Al final, ¿qué nos queda? Miedo. Como si no fuera suficiente saber que un virus tan ofensivo pueda golear a una defensa tan raquítica como la salvadoreña, dirigida por estrategas más acostumbrados al show en las salas de prensa que a la técnica en las canchas; ahora también estamos condenados a la paranoia informativa. Vivimos rogando que esa carne no sea de murciélago asiático o que la pólvora china que pedimos para reventar en la fiesta no venga contaminada. Nos la pasamos mirando de reojo a cada persona que parezca Jackie Chan y agotando las mascarillas industriales de las ferreterías. Paranoicos y desinformados. Enfermos de estereotipos, además.
Por eso, y como conclusión, a los periodistas propongo: no alarmen con musiquita ni con palabras amarillas. Ni son George A. Romero ni su reportaje una película de John Carpenter. Mejor informen, orienten y desmientan. Su audiencia se los agradecerá.
Y si usted, ciudadano-no-periodista, comparte datos sobre el COVID-19 en sus redes sociales, verifique antes, por favor.
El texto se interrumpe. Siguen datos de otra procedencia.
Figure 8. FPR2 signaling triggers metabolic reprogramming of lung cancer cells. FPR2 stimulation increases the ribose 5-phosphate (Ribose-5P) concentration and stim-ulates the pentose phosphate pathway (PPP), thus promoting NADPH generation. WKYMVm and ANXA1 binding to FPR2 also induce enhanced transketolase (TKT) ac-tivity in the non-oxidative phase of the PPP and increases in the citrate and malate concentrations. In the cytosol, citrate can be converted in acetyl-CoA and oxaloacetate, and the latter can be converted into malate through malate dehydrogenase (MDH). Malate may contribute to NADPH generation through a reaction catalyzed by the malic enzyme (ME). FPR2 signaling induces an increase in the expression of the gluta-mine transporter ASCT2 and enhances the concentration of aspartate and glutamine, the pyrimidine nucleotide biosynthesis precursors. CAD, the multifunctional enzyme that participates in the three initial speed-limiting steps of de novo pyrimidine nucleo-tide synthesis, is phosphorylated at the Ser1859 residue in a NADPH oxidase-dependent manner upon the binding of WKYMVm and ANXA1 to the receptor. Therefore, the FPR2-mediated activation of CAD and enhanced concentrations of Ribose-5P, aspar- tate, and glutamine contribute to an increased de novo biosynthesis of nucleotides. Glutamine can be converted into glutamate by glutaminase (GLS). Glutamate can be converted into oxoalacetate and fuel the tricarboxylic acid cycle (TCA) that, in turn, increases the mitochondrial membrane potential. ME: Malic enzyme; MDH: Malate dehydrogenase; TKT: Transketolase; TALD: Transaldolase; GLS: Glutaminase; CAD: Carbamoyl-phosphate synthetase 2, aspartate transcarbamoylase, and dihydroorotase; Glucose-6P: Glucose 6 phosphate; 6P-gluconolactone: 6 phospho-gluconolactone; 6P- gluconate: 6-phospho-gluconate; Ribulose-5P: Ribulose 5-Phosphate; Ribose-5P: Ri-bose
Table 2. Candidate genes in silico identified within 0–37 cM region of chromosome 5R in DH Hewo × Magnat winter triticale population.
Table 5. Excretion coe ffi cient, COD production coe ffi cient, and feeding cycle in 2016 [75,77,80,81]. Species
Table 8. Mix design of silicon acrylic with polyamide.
Confíe solo en medios y periodistas de amplia reputación que firmen sus notas, vaya a ver qué dice la página oficial de la OMS, dude de titulares estrambóticos, vea que la dirección del sitio sea la real y no un espejo y revise qué y cuántas fuentes están citadas. No se deje ir con el encabezado. Autoalfabetícese mediáticamente (ya que el Estado aún no está pensando en hacerlo). Sea crítico. O si lo quiere ver con metáforas: lávese bien las manos antes de navegar por un periódico digital, póngase mascarilla para comentar y use guantes para compartir una nota en sus chats. No sea, por favor, otra víctima de esta WhatsAppidemia desinformativa. Suficiente tenemos con el virus no virtual.